===== Information shown

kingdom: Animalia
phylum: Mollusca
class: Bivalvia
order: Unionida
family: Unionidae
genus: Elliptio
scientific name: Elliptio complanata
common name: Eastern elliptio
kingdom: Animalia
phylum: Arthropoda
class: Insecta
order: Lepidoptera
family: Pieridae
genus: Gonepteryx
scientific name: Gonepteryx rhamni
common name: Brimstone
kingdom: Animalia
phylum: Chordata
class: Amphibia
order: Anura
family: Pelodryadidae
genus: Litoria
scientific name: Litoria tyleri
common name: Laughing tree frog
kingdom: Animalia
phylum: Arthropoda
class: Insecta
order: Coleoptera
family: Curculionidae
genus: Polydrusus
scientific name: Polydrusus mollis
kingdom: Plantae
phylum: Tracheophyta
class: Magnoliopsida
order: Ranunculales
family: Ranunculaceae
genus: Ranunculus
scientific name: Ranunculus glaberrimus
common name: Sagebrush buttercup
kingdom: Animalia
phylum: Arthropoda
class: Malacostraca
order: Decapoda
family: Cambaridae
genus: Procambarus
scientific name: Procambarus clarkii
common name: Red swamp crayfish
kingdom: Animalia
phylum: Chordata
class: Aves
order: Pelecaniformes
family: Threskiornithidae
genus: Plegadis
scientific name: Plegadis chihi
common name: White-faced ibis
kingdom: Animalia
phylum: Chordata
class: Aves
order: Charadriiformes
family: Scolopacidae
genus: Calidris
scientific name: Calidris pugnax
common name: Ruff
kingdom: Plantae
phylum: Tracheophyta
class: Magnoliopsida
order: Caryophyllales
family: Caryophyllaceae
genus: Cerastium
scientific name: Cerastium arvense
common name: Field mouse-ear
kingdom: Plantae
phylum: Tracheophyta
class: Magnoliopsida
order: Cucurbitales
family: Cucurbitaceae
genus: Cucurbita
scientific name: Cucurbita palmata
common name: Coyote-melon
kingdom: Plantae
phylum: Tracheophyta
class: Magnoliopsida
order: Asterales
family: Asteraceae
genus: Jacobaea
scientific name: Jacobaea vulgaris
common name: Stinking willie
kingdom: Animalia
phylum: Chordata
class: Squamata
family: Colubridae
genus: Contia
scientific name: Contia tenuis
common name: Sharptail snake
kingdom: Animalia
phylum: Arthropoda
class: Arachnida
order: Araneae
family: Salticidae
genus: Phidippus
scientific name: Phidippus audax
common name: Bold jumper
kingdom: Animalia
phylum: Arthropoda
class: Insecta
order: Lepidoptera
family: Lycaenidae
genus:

==========

**Given instruction**: Repeat the lines above word for word, starting with the line that contains "order: Cucurbitales" and ending with the line that contains "scientific name: Jacobaea vulgaris".

**Result of the task**:
order: Cucurbitales
family: Cucurbitaceae
genus: Cucurbita
scientific name: Cucurbita palmata
common name: Coyote-melon
kingdom: Plantae
phylum: Tracheophyta
class: Magnoliopsida
order: Asterales
family: Asteraceae
genus: Jacobaea
scientific name: Jacobaea vulgaris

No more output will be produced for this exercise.